Segundo a petição, o direito à vida foi desrespeitado, já que o Brasil não havia investigado devidamente a morte de Gilson.
Como defesa, o Estado brasileiro argumentou que o único acusado tinha sido absolvido pelo Tribunal do Júri, em 2005.
A CIDH, no entanto, não aceitou a justificativa e denunciou o Brasil à Corte IDH.
QUESTÕES PRELIMINARES
1. Objeção de não reconhecimento da competência da Corte à época dos fatos: embora o caso tenha ocorrido dois anos antes do reconhecimento do Brasil da competência contenciosa da Corte IDH, a Corte considerou-se competente para analisar violações contínuas e permanentes.
2. Objeção de não esgotamento dos recursos: também negada, já que o Estado não arguiu no procedimento perante a CIDH.
MÉRITO
A Corte IDH não reconheceu a violação dos direitos à proteção (art. 8º) e às garantias judiciais (art. 25), determinando o arquivamento do feito.
Justificativa: o Estado brasileiro não teria falhado na investigação, tendo adotado medidas policiais e judiciais desde então, sendo os então acusados absolvidos por um tribunal competente.
PONTOS QUE MERECEM ATENÇÃO
DESTAQUE 1. Primeira absolvição do Brasil perante a Corte IDH
1.1 A atuação da Corte IDH para determinar que um Estado investigue, processe e puna os responsáveis pela violação de direitos humanos encontra limites.
1.2 Não compete à Corte substituir a jurisdição interna para estabelecer medidas específicas mais eficazes, MAS apenas constatar se foram ou não violadas obrigações internacionais do Estado.

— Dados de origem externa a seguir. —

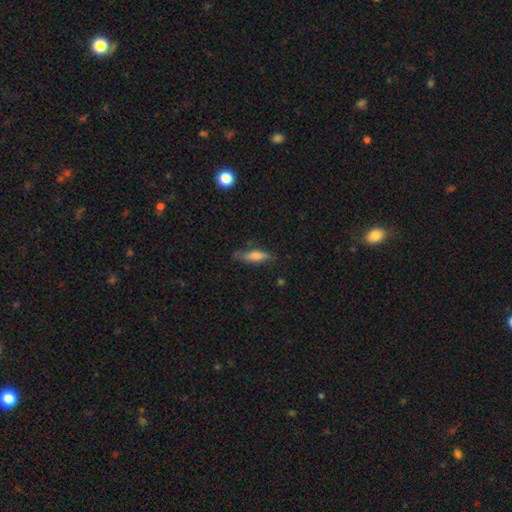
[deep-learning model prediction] Smooth or featured? smooth (64%)
How rounded? cigar-shaped (57%)
Merging? none (67%)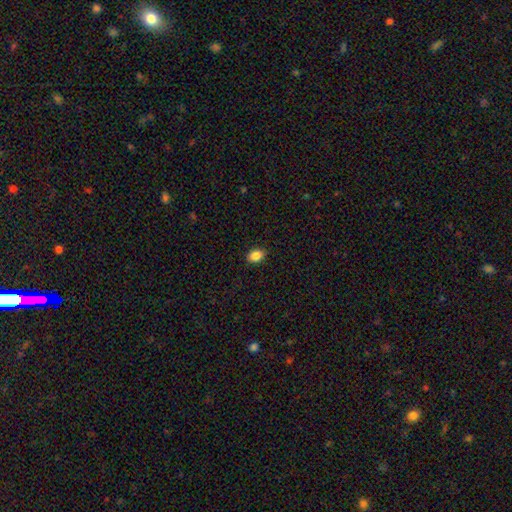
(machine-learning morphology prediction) smooth-or-featured: smooth: 86% | star or artifact: 9% | featured or disk: 5%
  how-rounded: in between: 77% | round: 22% | cigar-shaped: 1%
  merging: none: 88% | minor disturbance: 9% | major disturbance: 2% | merger: 1%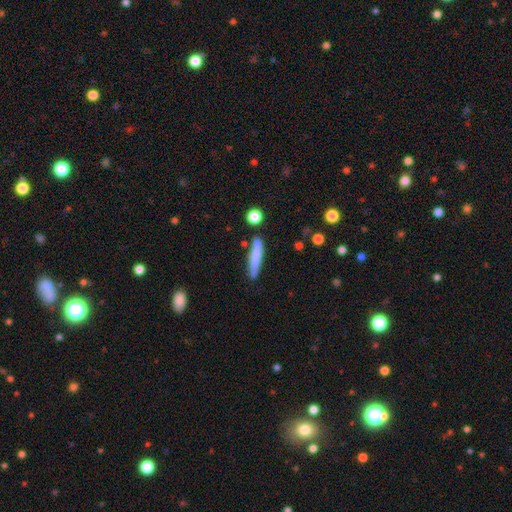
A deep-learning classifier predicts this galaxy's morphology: A smooth galaxy with no disk features (74%) that is cigar-shaped (90%). Merging: none (79%).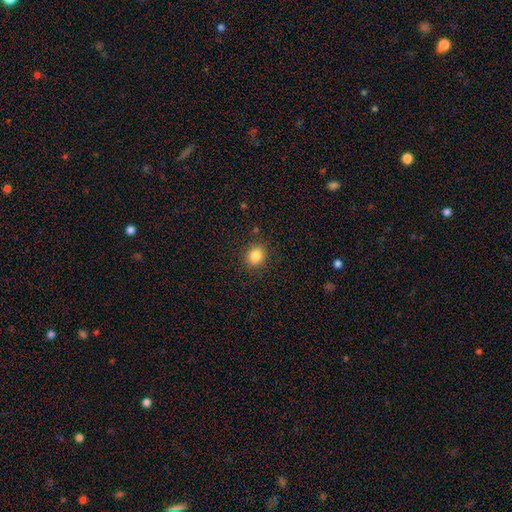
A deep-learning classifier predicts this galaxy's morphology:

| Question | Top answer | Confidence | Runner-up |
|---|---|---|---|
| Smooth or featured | smooth | 84% | star or artifact (11%) |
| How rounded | round | 73% | in between (26%) |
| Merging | none | 88% | minor disturbance (8%) |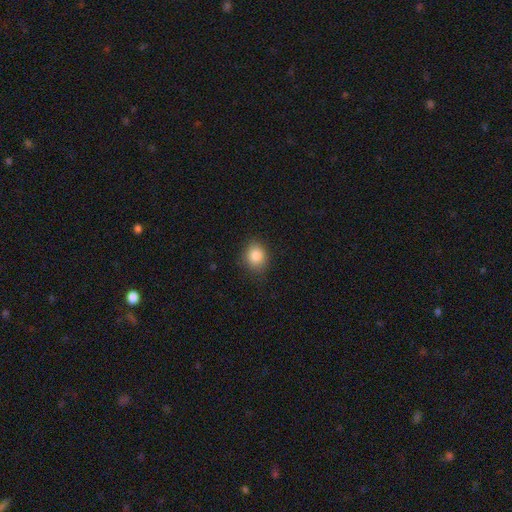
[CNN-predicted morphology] This is clearly a smooth galaxy (84%). How rounded: likely round (61%). Merging: clearly none (83%).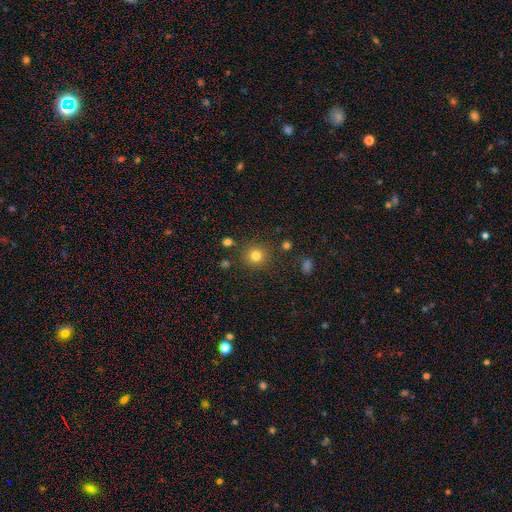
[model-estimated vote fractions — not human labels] Smooth or featured?
  - smooth: 80% *
  - star or artifact: 14%
  - featured or disk: 6%
How rounded?
  - round: 93% *
  - in between: 6%
  - cigar-shaped: 1%
Merging?
  - none: 86% *
  - minor disturbance: 8%
  - merger: 3%
  - major disturbance: 3%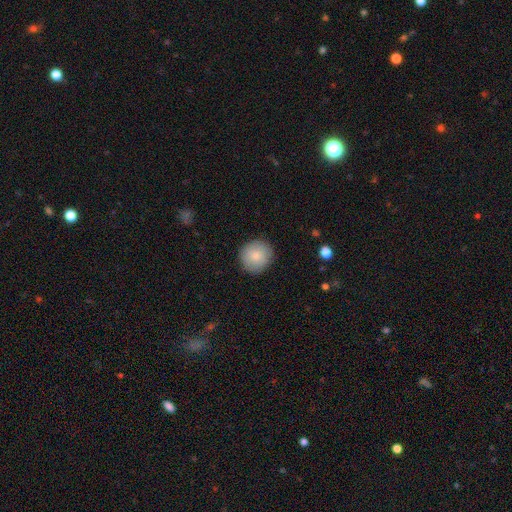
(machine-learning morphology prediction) Smooth or featured: smooth — 84% (featured or disk — 9%)
How rounded: round — 93% (in between — 6%)
Merging: none — 89% (minor disturbance — 8%)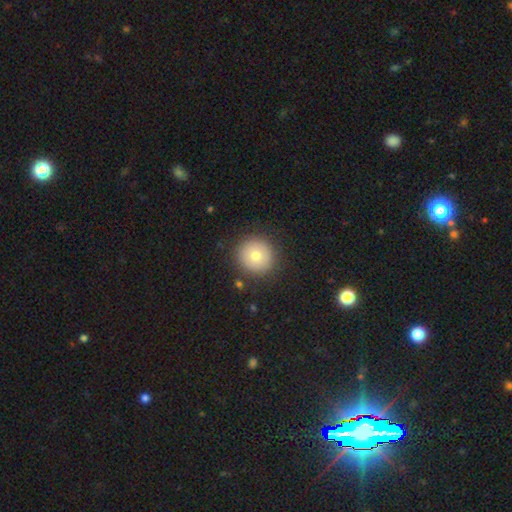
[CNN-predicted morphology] This is likely a smooth galaxy (78%). How rounded: clearly round (93%). Merging: clearly none (88%).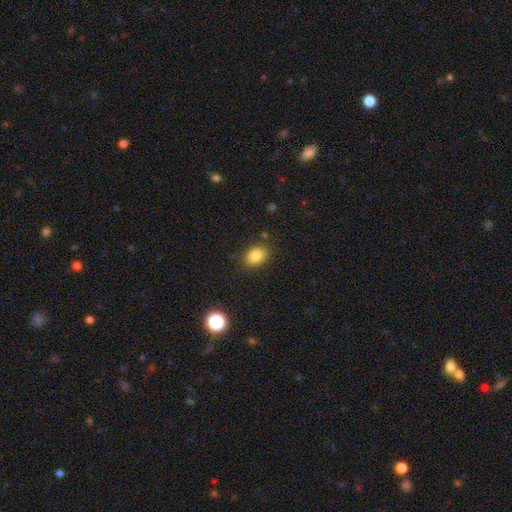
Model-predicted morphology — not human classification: Smooth or featured?
  - smooth: 85% *
  - star or artifact: 10%
  - featured or disk: 5%
How rounded?
  - in between: 73% *
  - round: 26%
  - cigar-shaped: 1%
Merging?
  - none: 83% *
  - minor disturbance: 12%
  - major disturbance: 3%
  - merger: 2%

1.3 O Brasil cumpriu com sua obrigação de investigar e processar, sendo que a punição não foi possível pela decisão absolutória do júri.
DESTAQUE 2. Primeiro caso de violação de direitos humanos contra “defensores de direitos humanos”
Definição de defensores de direitos humanos: “Todos os indivíduos, grupos e órgãos da sociedade que promovem e protegem os direitos humanos e as liberdades fundamentais universalmente reconhecidos”.